After being taken from her mother, as a baby, Eckermann was adopted into a family of white farmers in southern Australia. She says they were kind to her, but there were larger, looming issues they could not shield her from. She was sexually assaulted by a family friend when she was young. And as an aboriginal child growing up in a white community, she was bullied. By the time she was a teen, the alienation was unbearable. She’d spiraled into alcoholism and drug addiction. At 18, she gave birth to a boy. A single mom, Eckermann felt judged by the people in her community.
She put the baby up for adoption and left for central Australia to find her birth family.
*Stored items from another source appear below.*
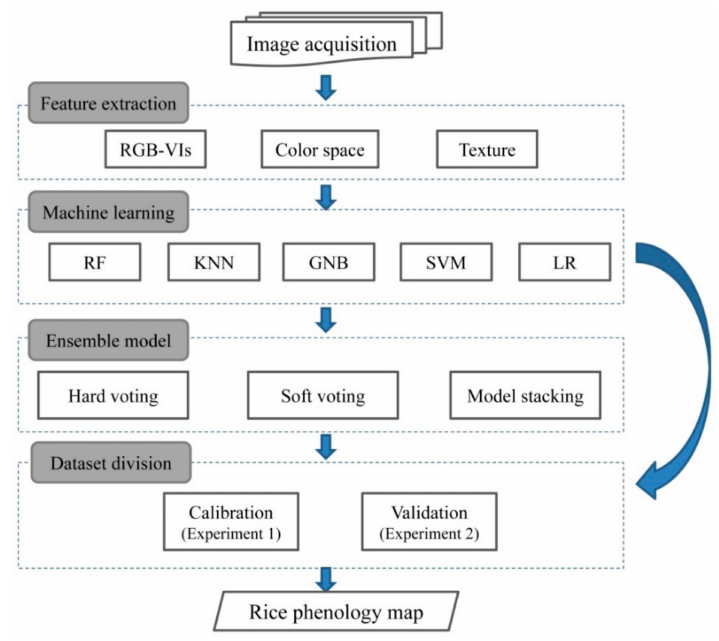
Figure 3. Schematic diagram of the proposed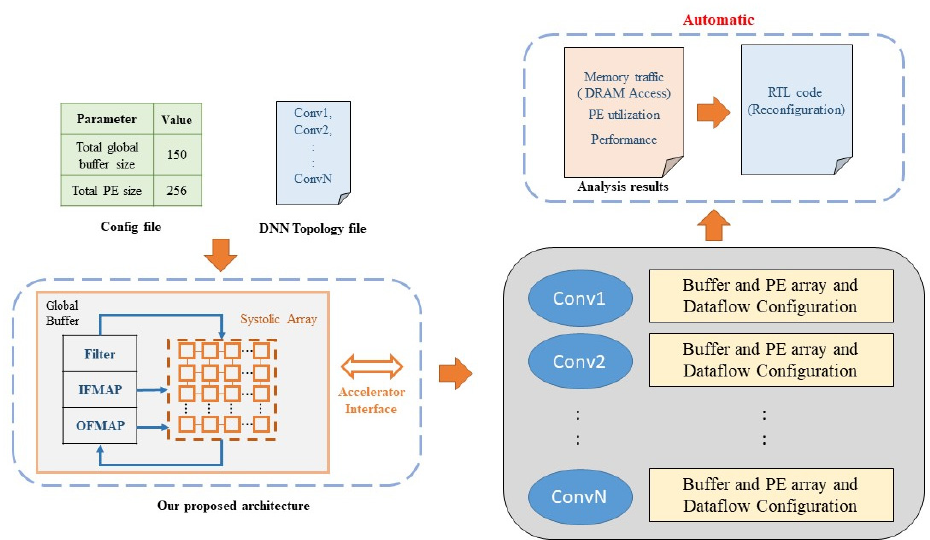
Figure 4. The proposed exploration platform.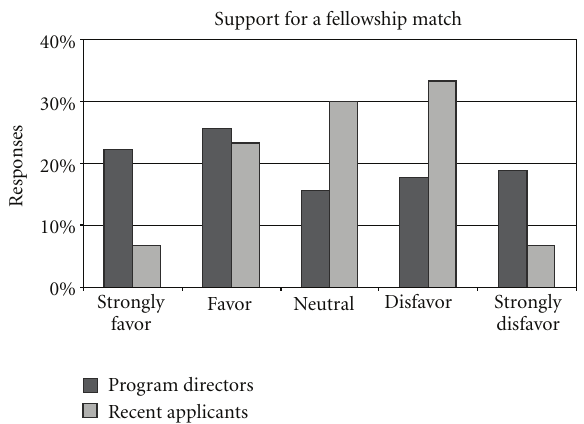
Figure 5: Column chart comparing support for a fellowship match between program directors and recent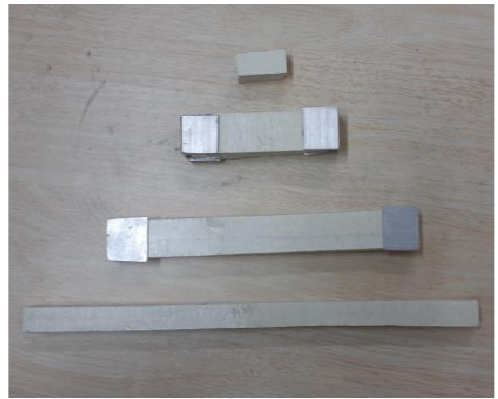
Figure 1. GFRP coupons.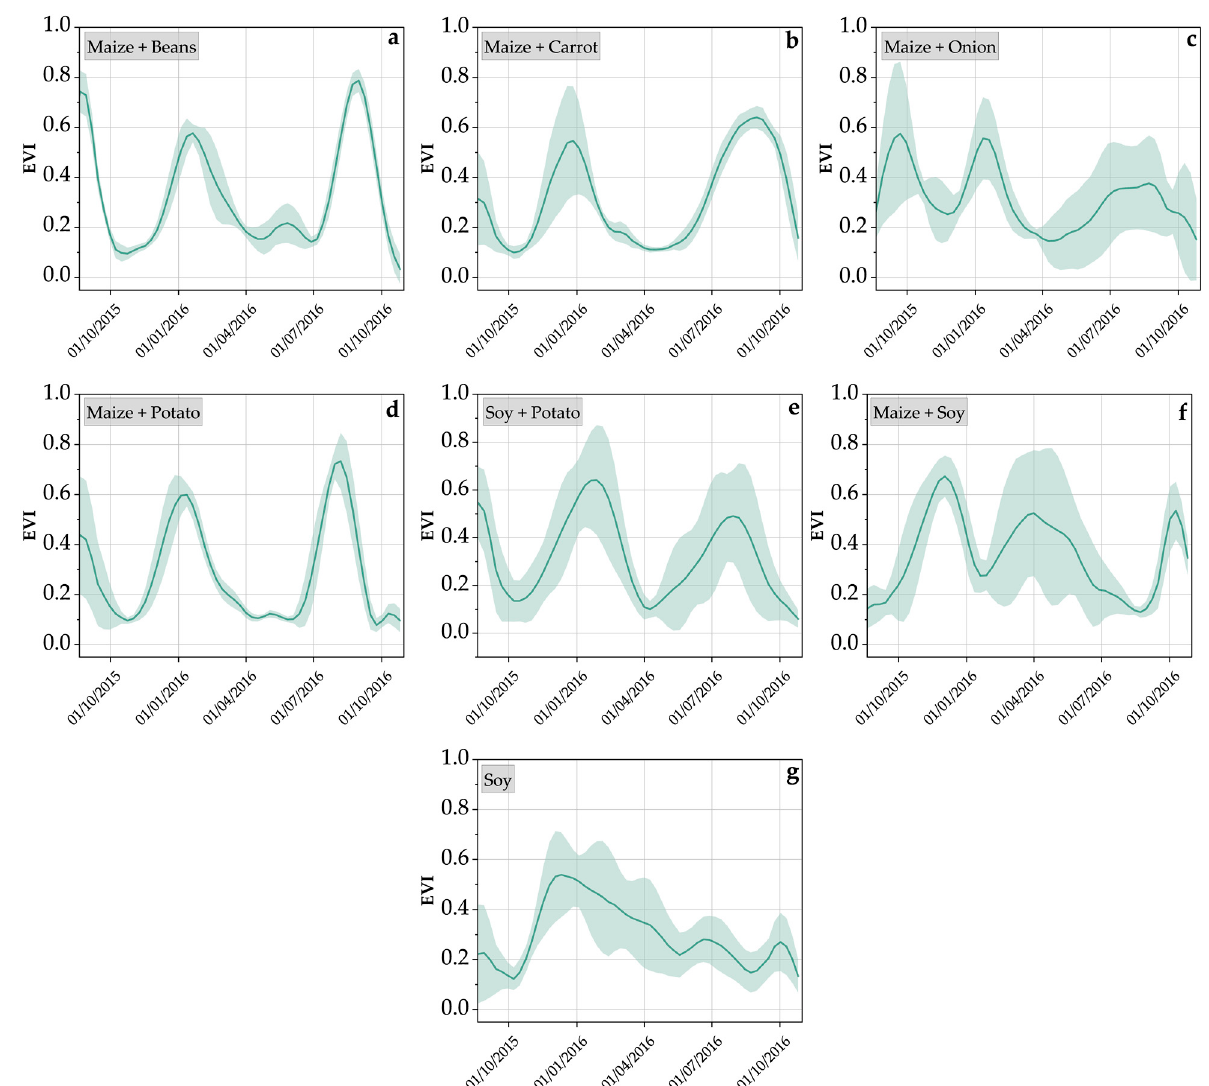
Figure 7. Mean EVI profile with its respective standard deviation for each class in the 2015/2016 agricultural year based on samples collected in the field: ( a – e ) represent the first crop + winter crop type, ( f ) represents the first crop + second crop class, and ( g ) shows the single crop type.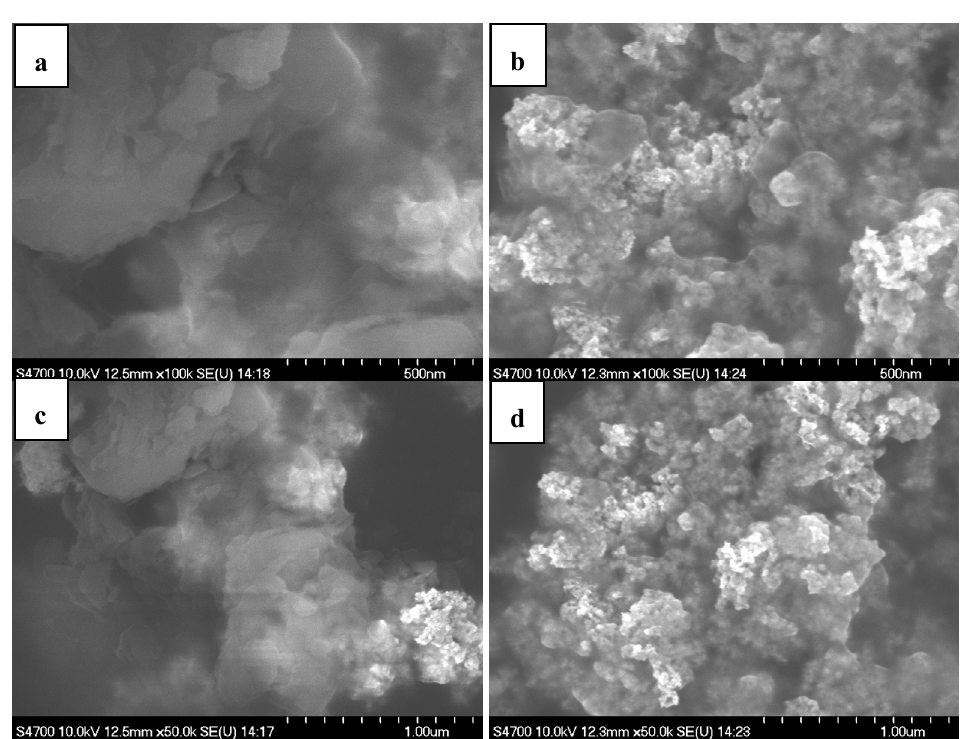
Figure 3. Scanning electron microscopy (SEM) images of two Pt/C catalytic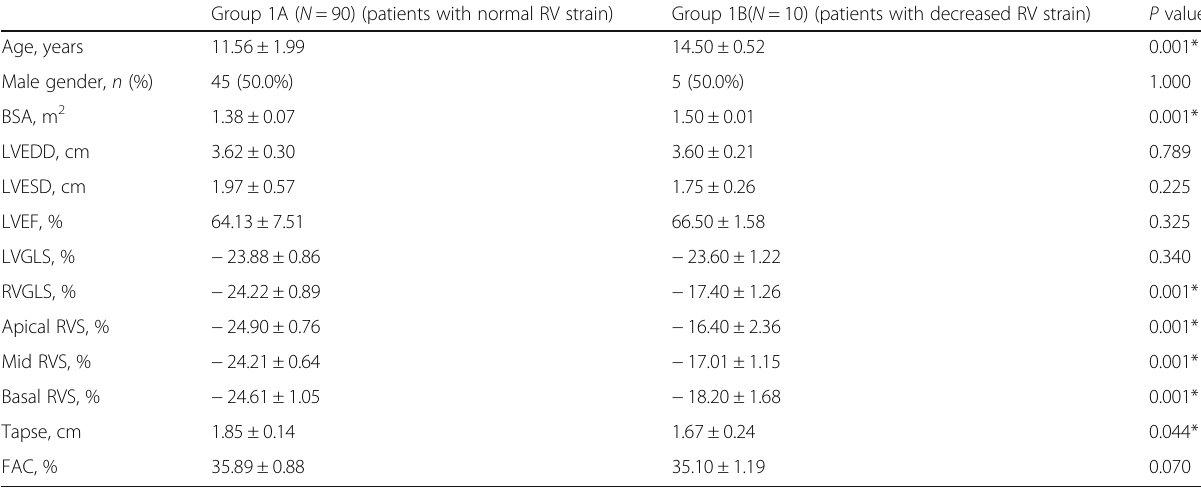
Table 4 Basal characteristics, echocardiographic results, and RV 2DSTE of group 1 subgroups at 20 weeks of receiving chemotherapy Group 1A ( N = 90) (patients with normal RV strain) Group 1B( N = 10) (patients with decreased RV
There, she says, she learned to honor her own grief and the pain of everything that had happened to her and to the women who came before her. She began talking through things and writing about it. “You have to honor it and you have to feel it, and it hurts. And people will stop at a level of pain, and that’s where they become stuck. And you have to feel every iota of it to get to the other side. My poetry came out of honoring my grief.”
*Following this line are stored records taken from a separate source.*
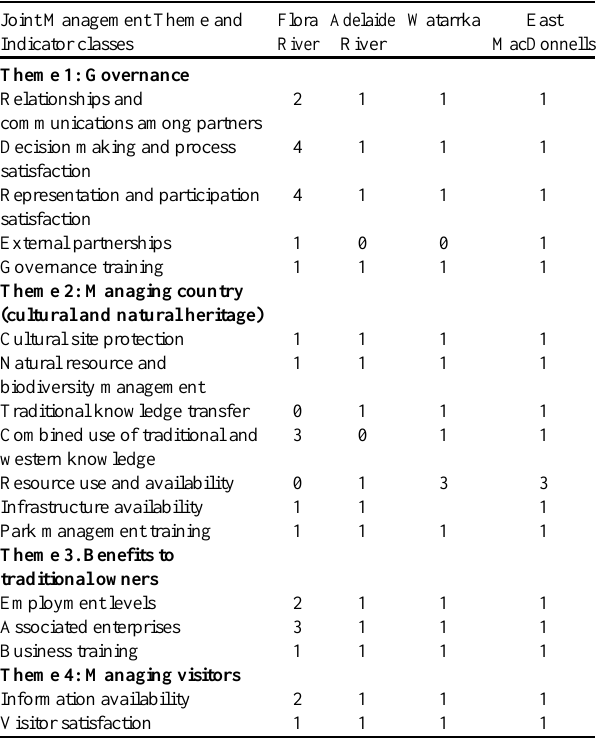
Table 2 . Spread of indicators across outcome classes (the number of crosses indicates the number of indicators in that class).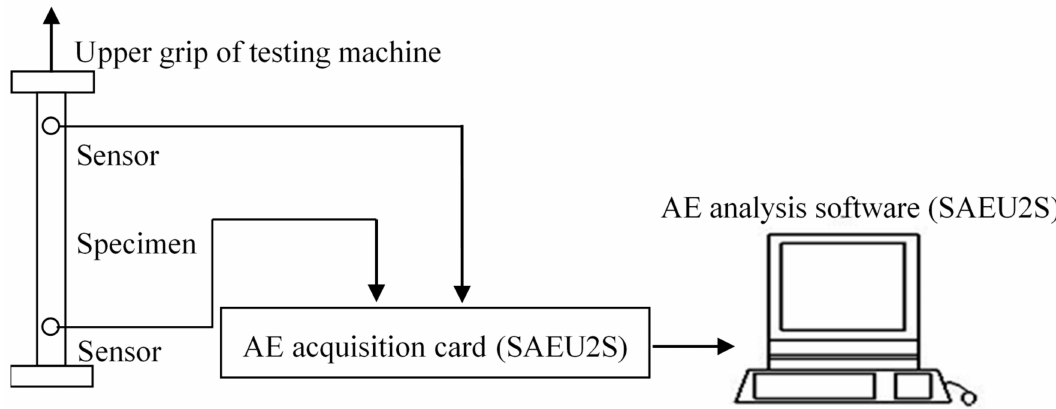
Figure 3. The tensile process of the 3D braided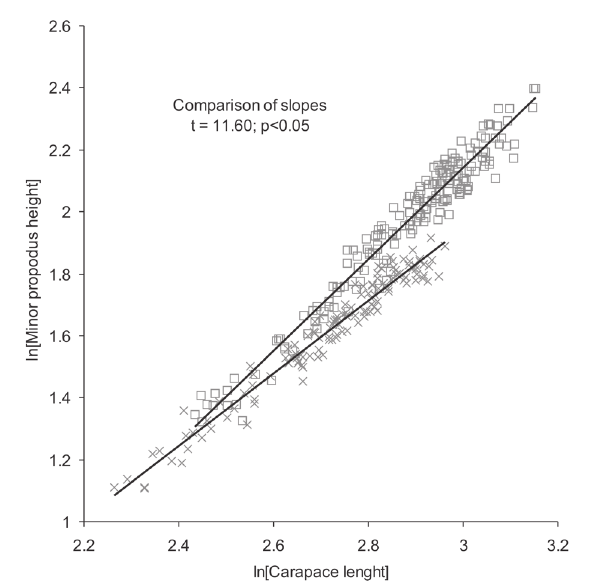
Figure 5. Aegla castro . Sexual dimorphism in minor chela propodus height. Squares = morphotype I adult males; X = adult females. Corresponding regression equations in Figure 1 (C and D). Other chelae dimensions exhibited very similar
Eckermann was able to reunite with her biological mother a couple of decades ago. She describes it with a sweet sadness. So many of the Stolen Generations never even got that. But Eckermann and her mom missed out on an entire life together. Her mother’s death shortly after their meeting eventually led to her 2015 poetry book, “Inside My Mother.” “My mother screams as I touch her hair/attempting to brush away the coarseness with my hands/to entwine twigs filled with leaves into her locks/a tiara of green to soften her face/and our tears dry now my mother is frailing/she talks only to those who have gone before/no longer seeing my love, no longer needing,” it says.
For her adoptive mother — the woman who raised her, Frieda Eckermann — the poetry represents a different sorrow. “It really is sad now to see mum’s concern that I identify as a Stolen Generation person,” Ali Cobby Eckermann says. “Because in her heart, she wasn’t stealing anything. She was … offering a home to children that she was told weren’t wanted. That’s our common bond. It’s that mum, Frieda, was tricked into believing something that wasn’t true. And my own birth mother was tricked out of keeping her firstborn child, which was me.”
Ali Cobby Eckermann has been able to break that cycle. She has a relationship with her firstborn son, the boy she gave up for adoption. He’s a grown man now, and they’ve reunited. He, along with Ali Cobby Eckermann's younger daughter, accompanied her to the US, to collect her award.
She says that while she was honored to receive the prize, it's also troubling — the fact that she feels safer here than in Australia, which she says is still not accepting of aboriginal people. “In Australia, we could be walking down the street and the cops can pull us over, and search us, and belittle us, and frighten us. And there doesn’t need to be anything we’ve done. It’s just the fact that we’re aboriginal people. We are the oldest living cultural continuum in the word. And we’re tired of living under the boot of Australia.”
“Get over it,” is what she says her people have been told over and over through time. So, ultimately, Ali Cobby Eckermann says, expressing grief, writing poetry and telling stories is her form of resistance.
The Windham-Campbell includes a $165,000 prize. Ali Cobby Eckermann says it gives her a chance to build a home for herself and the family she’s finally reunited with.